Don’t miss the opportunity to dive deep into the latest tips and tools from Intel® Software and learn more about Intel’s resources and hardware. Test them out yourself and consult our experts onsite at this year’s hands-on training for High Performance Computing & Artificial Intelligence!
Join us for 2 days of hands-on coding sessions on Parallel Programming, Performance Optimization, Artificial Intelligence, and Machine & Deep Learning.
Explore exciting topics including scientific and technical computing, computer vision, image and pattern recognition, machine learning, optimized deep learning and big data analytics.
Please bring your own – Intel®-based – laptop1. We will provide all required software and technology. Detailed technical requirements will be sent to registered attendees.

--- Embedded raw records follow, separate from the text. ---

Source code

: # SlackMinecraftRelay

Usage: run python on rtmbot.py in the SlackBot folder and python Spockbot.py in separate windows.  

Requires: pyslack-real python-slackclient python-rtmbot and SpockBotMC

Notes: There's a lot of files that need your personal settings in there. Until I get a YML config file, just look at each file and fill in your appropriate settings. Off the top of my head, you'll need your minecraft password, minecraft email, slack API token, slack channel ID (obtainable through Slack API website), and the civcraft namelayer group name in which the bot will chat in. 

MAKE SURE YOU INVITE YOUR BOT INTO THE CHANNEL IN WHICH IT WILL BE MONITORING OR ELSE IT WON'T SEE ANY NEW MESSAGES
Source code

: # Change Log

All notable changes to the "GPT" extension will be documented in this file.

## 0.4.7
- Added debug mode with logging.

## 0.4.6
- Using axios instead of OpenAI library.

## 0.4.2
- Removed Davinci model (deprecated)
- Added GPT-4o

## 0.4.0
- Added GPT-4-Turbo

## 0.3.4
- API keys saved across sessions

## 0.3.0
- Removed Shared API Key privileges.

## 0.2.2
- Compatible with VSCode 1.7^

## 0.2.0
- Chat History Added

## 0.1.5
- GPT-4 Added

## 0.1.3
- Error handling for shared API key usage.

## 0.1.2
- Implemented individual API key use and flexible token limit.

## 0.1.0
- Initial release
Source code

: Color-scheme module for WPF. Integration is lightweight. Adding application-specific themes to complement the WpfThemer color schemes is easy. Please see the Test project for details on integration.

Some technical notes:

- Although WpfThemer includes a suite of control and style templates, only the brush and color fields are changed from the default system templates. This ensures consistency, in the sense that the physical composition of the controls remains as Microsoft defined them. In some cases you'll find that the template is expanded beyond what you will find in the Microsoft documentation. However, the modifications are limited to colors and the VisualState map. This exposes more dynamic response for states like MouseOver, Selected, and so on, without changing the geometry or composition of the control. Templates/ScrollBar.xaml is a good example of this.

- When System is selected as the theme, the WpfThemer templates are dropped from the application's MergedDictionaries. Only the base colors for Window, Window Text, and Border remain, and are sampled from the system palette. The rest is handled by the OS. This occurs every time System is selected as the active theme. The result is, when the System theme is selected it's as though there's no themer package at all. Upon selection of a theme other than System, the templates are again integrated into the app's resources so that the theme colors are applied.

You are welcome to attend both days but you can also attend one day only. Please specify at registration! Attendance is free, please register as soon as possible as this time we only have very limited seats. After your registration we will review and will confirm your attendance as soon as possible!
In this workshop we will dive into the code modernization framework to achieve the highest performance possible. With the help of examples, use cases and a better usage of the Intel® C/C++ compiler, we pinpoint you to possible inefficiencies, hints and strategies to ensure an application delivers great performance.
AGENDA DAY 1**
For enterprise to cloud, as well as from high-performance computing (HPC) to AI.
This session will introduce intel tools and the different suites available for writing codes for single or multi-nodes computers as well as analyzing the performance.
Step by step, the attendee will be able to understand how to modify the code of an N-body simulation code, simulation of a dynamical system of particles under the influence of gravity forces, thru different optimization stages spanning from scalar tuning, vectorization tuning, memory tuning and threading tuning.
The session will cover Intel Compiler.
Intel Advisor is a powerful tool for tracking down and solving vectorization problems. This demo will introduce Intel Advisor and especially the survey and the trip count analyses and we will be able to track all the performance issues of the previous introduced N-body simulation code. We will explain how to read and interpret Advisor's outputs to improve the vectorization and introduce the roofline analysis
This session will cover Intel Advisor and Roofline Model
Why would you spend time on optimizing functions in your source code when others already done the work for you ? Intel’s performance libraries like MKL can help to further increase code performance.
______________________________
During this session we will show how performance analysis tools like Intel® Advisor and Intel® VTune™ Amplifier can be used to investigate issues and guarantee the optimal performance. We will show how to use the Intel® Distribution for Python giving insights for machine learning applications.
AGENDA DAY 2**
Optimized Software for Deep Learning and Machine Learning.
This session, after first introducting the Intel® Distribution for Python, will mainly cover and demonstrate Intel’s technical best practices for faster time to solution for developing and deploying Machine Learning and Deep Learning training on Intel CPU based platforms.
The session will cover Intel® Distribution for Python, Intel DAAL Library, NumPy / SciPy
In this session, we show you techniques we employed to accelerate Tensorflow using the highly-optimized open-source Intel MKL-DNN library.
Credit card fraud is an issue that retailers and many other businesses face. Machine Learning can be used to mitigate this problem. In this session we’ll use different supervised algorithm to detect fraud with a Kaggle dataset. We’ll use Logistic regression, neural networks, random forest and gradient boosting to predict frauds. We’ll also try unsupervised learning techniques such as K-Means clustering and see how they compare with supervised learning algorithms.
We’ll show how Intel has optimised the underlying libraries (TensorFlow and Scikit-Learn) with the MKL and the DAAL and how much speed we get from those optimisations.
In this session we will introduce the Intel® Distribution of OpenVINO™ Toolkit.
Based on convolutional neural networks (CNN), the toolkit extends workloads across Intel® hardware (including accelerators) and maximizes performance with deployment on Intel CPU, GPU, Movidius, and Intel FPGAs.